About this exercise – Copy each of the following lines word for word, with the same spelling, punctuation and line breaks.

....

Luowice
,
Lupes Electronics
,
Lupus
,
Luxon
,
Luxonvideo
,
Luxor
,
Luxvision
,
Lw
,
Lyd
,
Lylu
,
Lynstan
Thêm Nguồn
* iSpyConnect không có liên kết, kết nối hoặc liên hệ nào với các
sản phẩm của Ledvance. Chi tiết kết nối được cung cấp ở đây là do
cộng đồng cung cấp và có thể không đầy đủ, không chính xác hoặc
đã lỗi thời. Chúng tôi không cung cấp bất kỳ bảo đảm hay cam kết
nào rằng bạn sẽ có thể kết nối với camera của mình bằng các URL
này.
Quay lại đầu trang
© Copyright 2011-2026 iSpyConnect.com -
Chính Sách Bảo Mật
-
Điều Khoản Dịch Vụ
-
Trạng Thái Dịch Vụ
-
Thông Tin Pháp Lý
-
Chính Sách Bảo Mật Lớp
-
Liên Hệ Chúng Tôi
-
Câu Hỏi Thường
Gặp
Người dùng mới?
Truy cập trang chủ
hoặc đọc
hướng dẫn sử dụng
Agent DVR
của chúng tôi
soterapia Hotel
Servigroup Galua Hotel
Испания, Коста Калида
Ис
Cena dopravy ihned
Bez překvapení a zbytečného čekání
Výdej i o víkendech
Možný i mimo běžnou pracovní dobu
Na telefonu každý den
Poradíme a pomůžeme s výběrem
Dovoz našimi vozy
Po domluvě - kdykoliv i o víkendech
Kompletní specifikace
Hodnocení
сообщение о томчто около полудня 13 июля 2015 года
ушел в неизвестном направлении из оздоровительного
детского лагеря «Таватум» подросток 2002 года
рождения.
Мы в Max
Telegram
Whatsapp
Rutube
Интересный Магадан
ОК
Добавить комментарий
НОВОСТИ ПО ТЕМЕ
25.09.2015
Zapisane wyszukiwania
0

....

Answer area –
Luowice
,
Lupes Electronics
,
Lupus
,
Luxon
,
Luxonvideo
,
Luxor
,
Luxvision
,
Lw
,
Lyd
,
Lylu
,
Lynstan
Thêm Nguồn
* iSpyConnect không có liên kết, kết nối hoặc liên hệ nào với các
sản phẩm của Ledvance. Chi tiết kết nối được cung cấp ở đây là do
cộng đồng cung cấp và có thể không đầy đủ, không chính xác hoặc
đã lỗi thời. Chúng tôi không cung cấp bất kỳ bảo đảm hay cam kết
nào rằng bạn sẽ có thể kết nối với camera của mình bằng các URL
này.
Quay lại đầu trang
© Copyright 2011-2026 iSpyConnect.com -
Chính Sách Bảo Mật
-
Điều Khoản Dịch Vụ
-
Trạng Thái Dịch Vụ
-
Thông Tin Pháp Lý
-
Chính Sách Bảo Mật Lớp
-
Liên Hệ Chúng Tôi
-
Câu Hỏi Thường
Gặp
Người dùng mới?
Truy cập trang chủ
hoặc đọc
hướng dẫn sử dụng
Agent DVR
của chúng tôi
soterapia Hotel
Servigroup Galua Hotel
Испания, Коста Калида
Ис
Cena dopravy ihned
Bez překvapení a zbytečného čekání
Výdej i o víkendech
Možný i mimo běžnou pracovní dobu
Na telefonu každý den
Poradíme a pomůžeme s výběrem
Dovoz našimi vozy
Po domluvě - kdykoliv i o víkendech
Kompletní specifikace
Hodnocení
сообщение о томчто около полудня 13 июля 2015 года
ушел в неизвестном направлении из оздоровительного
детского лагеря «Таватум» подросток 2002 года
рождения.
Мы в Max
Telegram
Whatsapp
Rutube
Интересный Магадан
ОК
Добавить комментарий
НОВОСТИ ПО ТЕМЕ
25.09.2015
Zapisane wyszukiwania
0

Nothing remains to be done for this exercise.